▸ ABOUT THIS TASK:
Set down, please, exactly the lines below that run from the line with "malveillante de la" to the line with "ayez besoin d’être", both lines included.

Saved data entries:
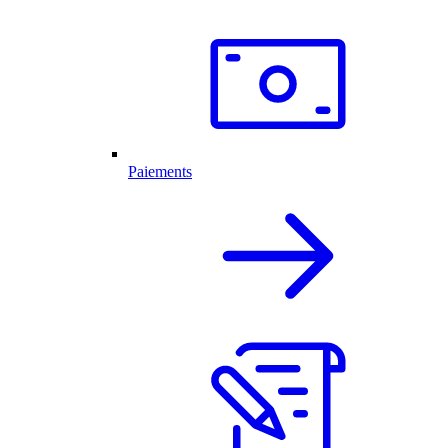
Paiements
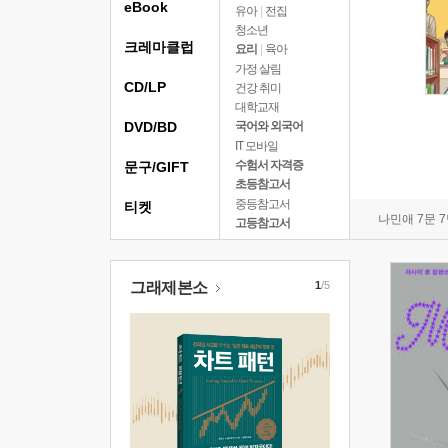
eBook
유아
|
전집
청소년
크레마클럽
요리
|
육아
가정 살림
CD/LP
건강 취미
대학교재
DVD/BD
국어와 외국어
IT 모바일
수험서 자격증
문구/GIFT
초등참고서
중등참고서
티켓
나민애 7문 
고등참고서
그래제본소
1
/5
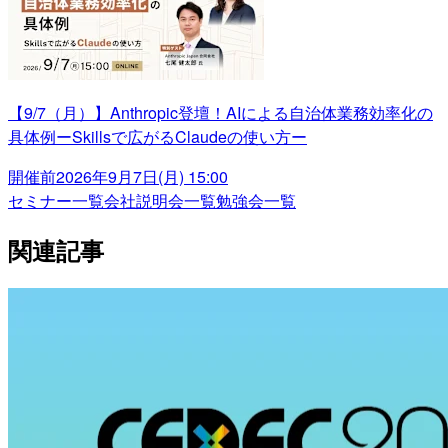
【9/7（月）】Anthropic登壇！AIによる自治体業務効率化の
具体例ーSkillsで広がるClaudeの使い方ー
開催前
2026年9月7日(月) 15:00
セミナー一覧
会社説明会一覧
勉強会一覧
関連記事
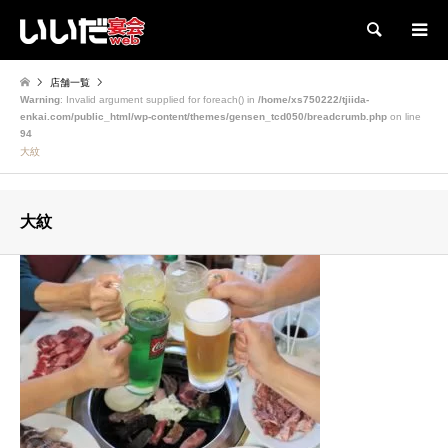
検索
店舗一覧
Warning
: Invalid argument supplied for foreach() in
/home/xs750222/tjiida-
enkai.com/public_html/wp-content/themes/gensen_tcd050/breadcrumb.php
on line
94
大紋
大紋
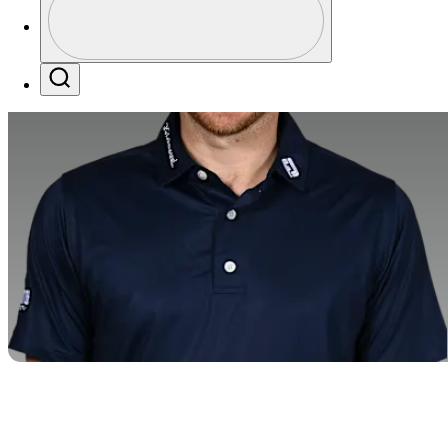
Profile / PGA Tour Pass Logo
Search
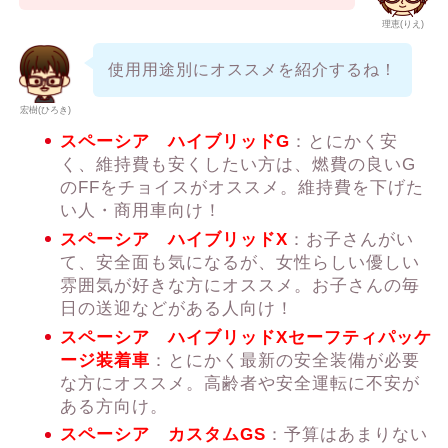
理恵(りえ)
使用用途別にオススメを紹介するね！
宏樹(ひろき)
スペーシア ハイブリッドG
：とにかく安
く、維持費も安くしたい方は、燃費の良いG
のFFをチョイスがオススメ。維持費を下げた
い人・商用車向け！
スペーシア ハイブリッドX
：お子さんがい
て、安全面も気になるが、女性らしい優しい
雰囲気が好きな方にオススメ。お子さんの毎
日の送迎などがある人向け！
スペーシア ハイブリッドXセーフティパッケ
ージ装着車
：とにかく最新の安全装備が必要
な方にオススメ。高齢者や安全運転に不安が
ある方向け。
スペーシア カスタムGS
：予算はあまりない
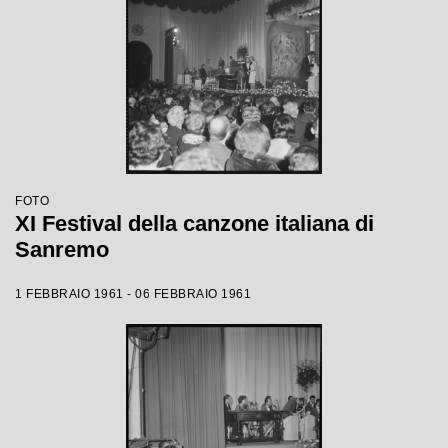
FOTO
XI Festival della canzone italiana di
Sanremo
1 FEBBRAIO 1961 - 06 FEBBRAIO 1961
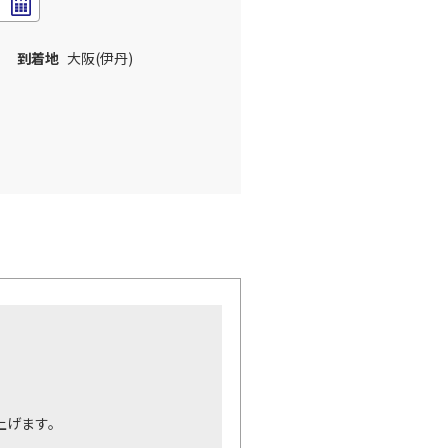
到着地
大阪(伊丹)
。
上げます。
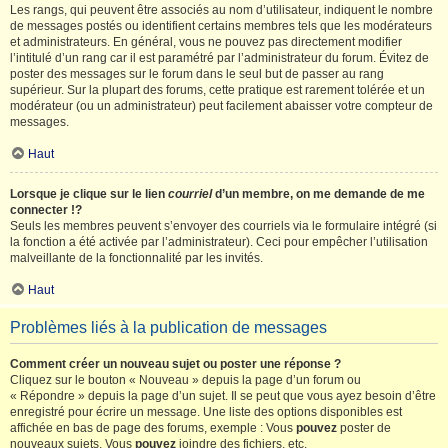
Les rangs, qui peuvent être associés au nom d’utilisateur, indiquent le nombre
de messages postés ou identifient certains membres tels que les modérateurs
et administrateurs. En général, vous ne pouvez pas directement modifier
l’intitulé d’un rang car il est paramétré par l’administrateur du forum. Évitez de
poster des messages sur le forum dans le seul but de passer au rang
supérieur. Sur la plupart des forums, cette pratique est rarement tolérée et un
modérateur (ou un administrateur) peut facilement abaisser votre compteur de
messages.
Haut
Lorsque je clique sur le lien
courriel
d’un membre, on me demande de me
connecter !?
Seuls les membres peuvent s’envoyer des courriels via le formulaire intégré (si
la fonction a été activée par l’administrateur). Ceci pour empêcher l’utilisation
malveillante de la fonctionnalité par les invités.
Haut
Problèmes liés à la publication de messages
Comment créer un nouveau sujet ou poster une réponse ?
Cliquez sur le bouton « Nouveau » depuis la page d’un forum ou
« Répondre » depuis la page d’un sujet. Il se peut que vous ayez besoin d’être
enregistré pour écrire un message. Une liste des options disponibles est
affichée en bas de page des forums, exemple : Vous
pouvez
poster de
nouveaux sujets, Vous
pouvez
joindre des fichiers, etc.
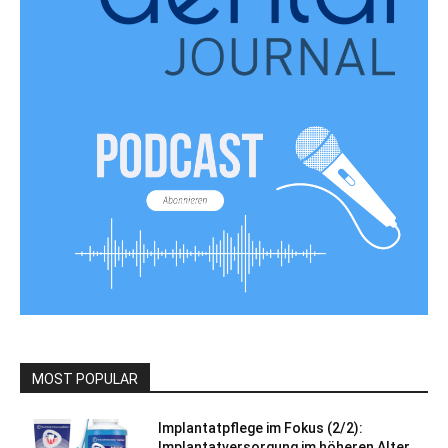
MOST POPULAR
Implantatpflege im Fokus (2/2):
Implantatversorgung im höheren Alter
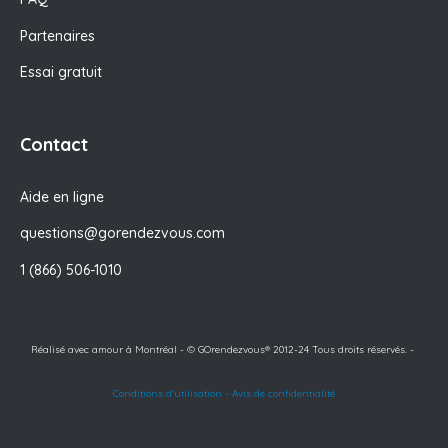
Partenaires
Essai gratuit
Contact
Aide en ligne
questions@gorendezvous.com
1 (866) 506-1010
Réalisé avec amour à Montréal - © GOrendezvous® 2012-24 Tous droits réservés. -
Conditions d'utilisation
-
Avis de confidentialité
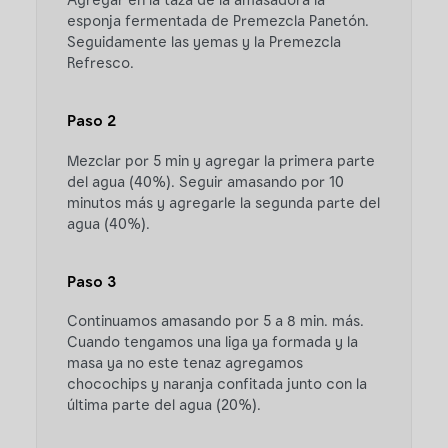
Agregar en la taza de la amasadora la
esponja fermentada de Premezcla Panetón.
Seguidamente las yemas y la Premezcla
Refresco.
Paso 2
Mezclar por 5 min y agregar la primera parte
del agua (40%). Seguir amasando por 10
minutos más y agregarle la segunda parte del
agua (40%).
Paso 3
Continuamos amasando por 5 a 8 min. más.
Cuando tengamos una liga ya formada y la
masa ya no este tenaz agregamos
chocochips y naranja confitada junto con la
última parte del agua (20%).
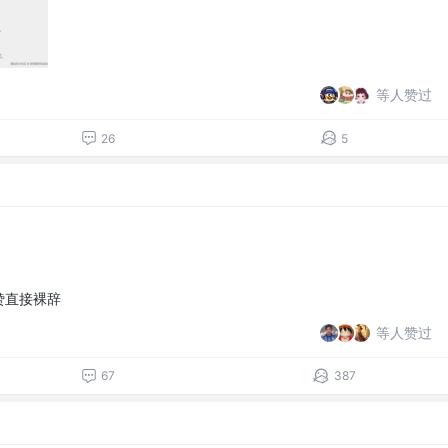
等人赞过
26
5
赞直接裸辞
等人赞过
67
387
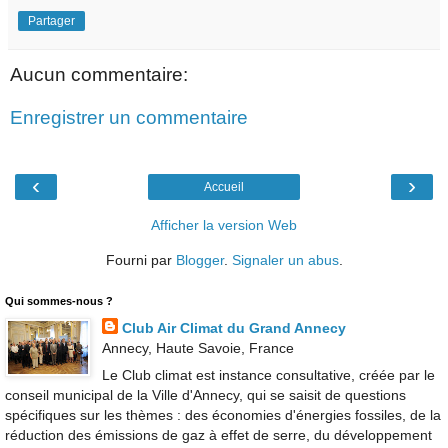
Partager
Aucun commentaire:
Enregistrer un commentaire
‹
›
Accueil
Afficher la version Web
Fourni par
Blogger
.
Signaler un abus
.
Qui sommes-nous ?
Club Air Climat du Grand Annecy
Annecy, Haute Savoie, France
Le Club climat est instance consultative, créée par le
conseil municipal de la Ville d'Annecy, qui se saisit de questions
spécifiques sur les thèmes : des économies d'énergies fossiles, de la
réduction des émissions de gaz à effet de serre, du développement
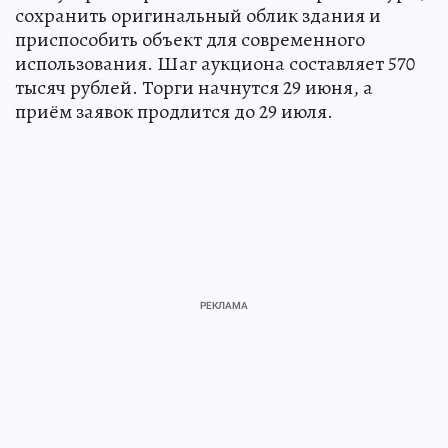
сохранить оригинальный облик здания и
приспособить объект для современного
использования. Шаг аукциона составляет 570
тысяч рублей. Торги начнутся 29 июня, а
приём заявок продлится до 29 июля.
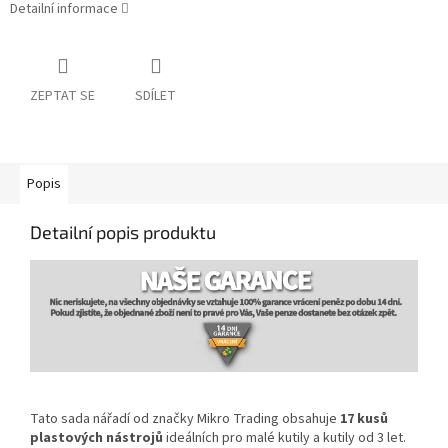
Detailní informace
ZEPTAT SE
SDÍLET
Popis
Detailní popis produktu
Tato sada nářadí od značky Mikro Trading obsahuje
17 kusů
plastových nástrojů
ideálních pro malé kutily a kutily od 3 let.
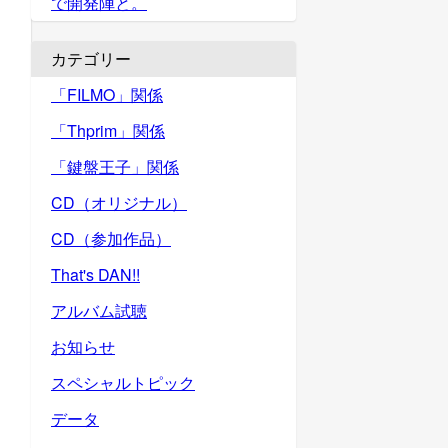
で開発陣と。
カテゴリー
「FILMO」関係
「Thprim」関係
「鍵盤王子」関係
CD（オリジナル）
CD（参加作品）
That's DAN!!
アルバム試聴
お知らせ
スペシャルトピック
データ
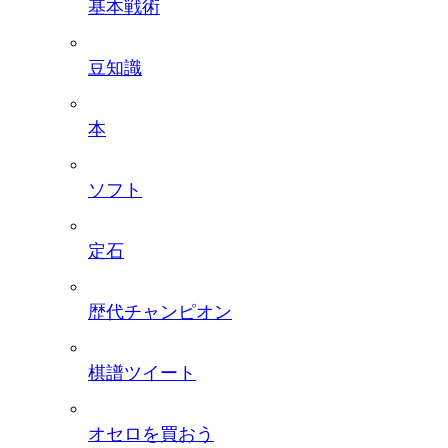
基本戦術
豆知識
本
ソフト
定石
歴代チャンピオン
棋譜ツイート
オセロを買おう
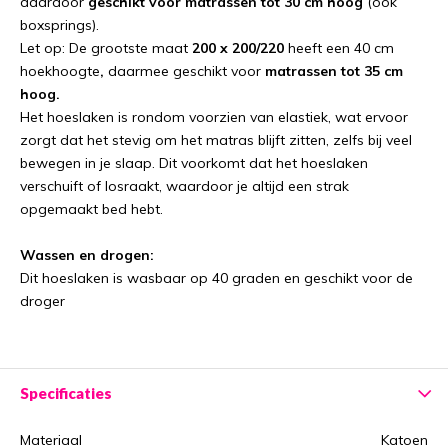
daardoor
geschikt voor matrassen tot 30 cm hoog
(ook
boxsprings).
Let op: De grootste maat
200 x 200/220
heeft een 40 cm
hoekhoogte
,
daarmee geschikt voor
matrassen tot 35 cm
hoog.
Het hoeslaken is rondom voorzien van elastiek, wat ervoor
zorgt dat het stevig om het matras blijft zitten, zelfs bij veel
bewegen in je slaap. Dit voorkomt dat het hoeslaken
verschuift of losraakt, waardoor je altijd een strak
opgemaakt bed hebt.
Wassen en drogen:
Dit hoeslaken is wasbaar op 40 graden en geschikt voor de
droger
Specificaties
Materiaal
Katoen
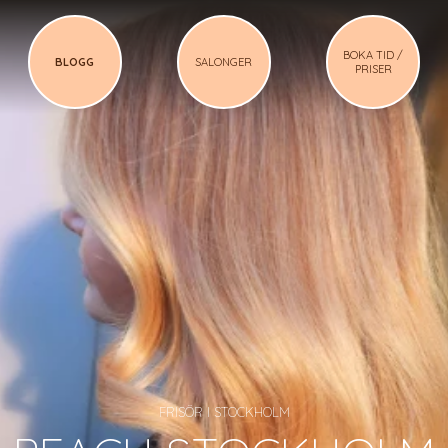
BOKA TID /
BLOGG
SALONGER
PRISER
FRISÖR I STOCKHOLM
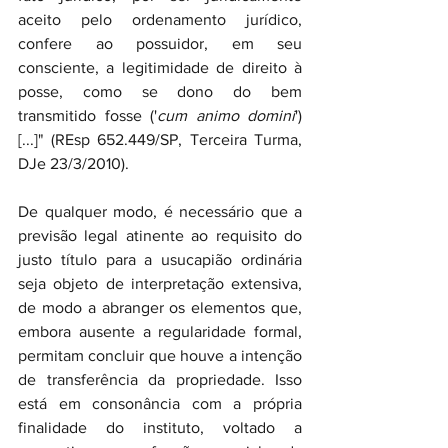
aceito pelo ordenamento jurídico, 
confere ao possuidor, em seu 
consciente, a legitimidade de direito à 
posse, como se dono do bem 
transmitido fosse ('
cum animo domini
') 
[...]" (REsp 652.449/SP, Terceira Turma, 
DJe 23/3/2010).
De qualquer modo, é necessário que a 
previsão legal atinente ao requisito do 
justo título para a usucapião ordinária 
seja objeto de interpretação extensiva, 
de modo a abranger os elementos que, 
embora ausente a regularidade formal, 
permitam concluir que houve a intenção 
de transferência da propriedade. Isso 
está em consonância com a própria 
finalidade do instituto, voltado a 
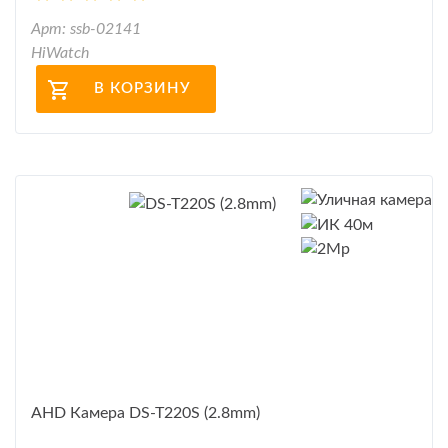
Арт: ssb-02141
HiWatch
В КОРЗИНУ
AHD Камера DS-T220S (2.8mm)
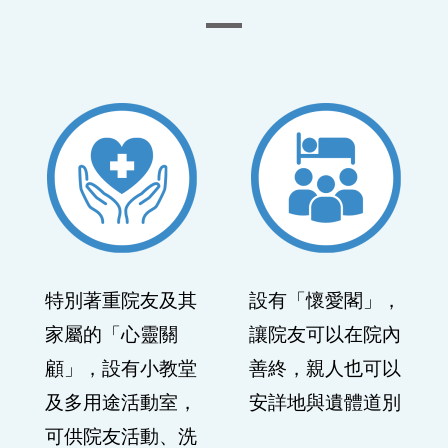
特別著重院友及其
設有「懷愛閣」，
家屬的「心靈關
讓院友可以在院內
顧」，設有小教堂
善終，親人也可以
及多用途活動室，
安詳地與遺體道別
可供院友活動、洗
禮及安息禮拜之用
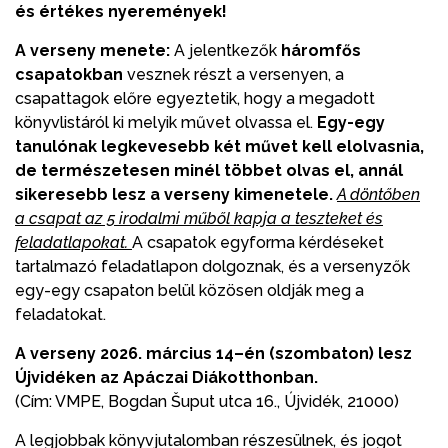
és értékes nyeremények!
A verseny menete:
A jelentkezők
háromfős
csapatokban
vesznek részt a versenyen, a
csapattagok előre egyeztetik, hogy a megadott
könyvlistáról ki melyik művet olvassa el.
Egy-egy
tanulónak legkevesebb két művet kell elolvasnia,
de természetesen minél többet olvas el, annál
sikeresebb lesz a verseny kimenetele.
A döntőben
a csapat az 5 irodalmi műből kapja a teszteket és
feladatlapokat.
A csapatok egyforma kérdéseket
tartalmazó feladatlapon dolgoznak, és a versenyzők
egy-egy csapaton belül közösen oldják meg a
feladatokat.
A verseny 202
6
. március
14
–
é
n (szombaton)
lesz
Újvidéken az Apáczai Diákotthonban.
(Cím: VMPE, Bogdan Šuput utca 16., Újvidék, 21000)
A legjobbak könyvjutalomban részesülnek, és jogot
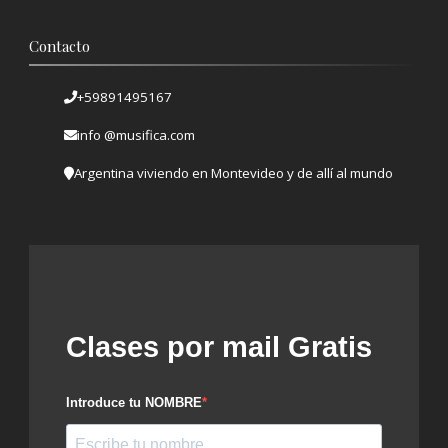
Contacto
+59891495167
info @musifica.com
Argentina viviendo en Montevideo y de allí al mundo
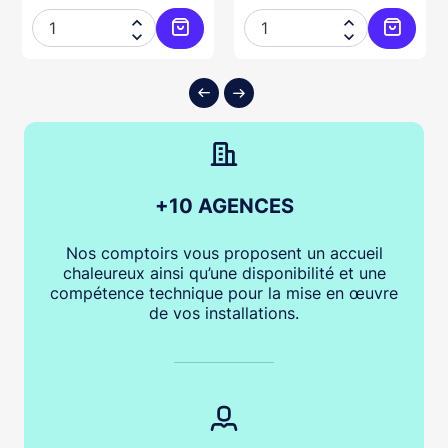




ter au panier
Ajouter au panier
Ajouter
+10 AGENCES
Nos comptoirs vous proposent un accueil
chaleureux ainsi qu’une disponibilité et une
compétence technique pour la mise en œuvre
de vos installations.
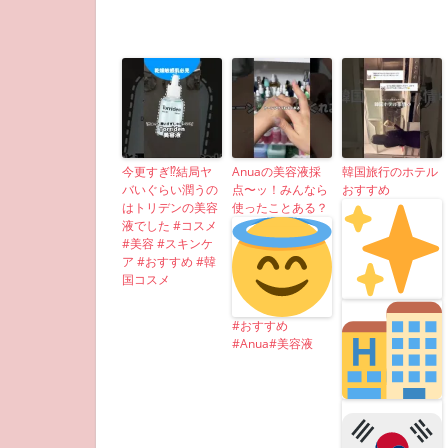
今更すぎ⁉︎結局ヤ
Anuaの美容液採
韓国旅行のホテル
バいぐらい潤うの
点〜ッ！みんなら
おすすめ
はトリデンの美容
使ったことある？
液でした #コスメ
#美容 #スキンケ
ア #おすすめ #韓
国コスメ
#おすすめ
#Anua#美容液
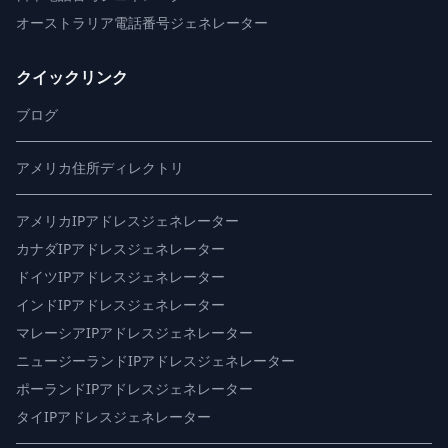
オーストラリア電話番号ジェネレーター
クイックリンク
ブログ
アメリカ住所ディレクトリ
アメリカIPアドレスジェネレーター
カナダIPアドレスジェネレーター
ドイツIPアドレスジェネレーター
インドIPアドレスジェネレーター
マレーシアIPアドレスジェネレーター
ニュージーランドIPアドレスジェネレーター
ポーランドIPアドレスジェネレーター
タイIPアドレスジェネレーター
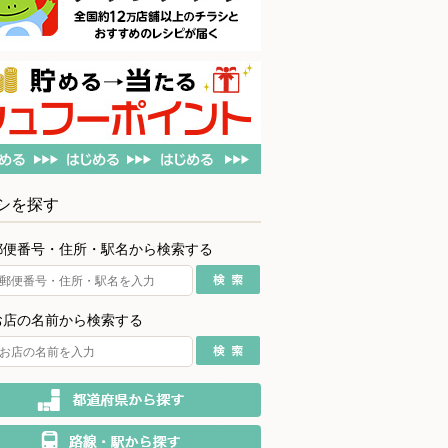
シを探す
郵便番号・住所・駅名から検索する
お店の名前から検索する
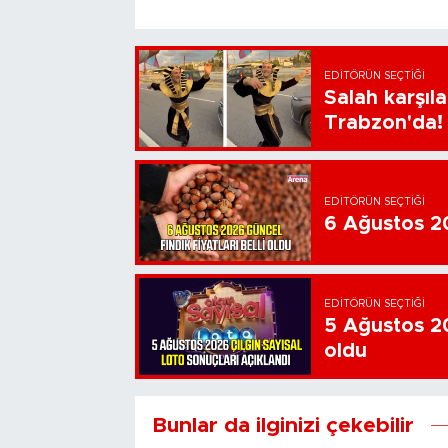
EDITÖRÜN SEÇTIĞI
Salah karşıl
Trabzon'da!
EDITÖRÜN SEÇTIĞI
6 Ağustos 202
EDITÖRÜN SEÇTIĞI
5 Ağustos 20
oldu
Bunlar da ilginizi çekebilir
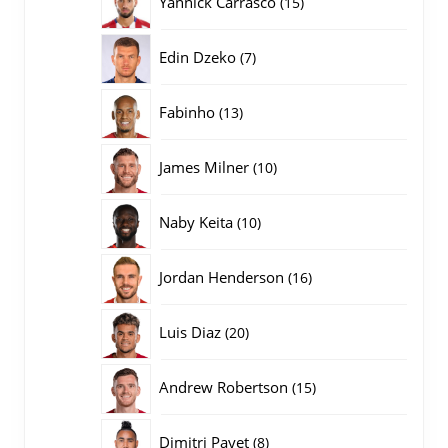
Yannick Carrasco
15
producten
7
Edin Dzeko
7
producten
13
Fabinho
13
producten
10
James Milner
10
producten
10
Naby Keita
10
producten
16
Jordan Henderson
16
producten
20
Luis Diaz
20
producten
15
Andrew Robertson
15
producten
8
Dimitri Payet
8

▸ ANSWER TO THIS PROBLEM:
malveillante de la fonctionnalité par les invités.
Haut
Problèmes liés à la publication de messages
Comment créer un nouveau sujet ou poster une réponse ?
Cliquez sur le bouton « Nouveau » depuis la page d’un forum ou
« Répondre » depuis la page d’un sujet. Il se peut que vous ayez besoin d’être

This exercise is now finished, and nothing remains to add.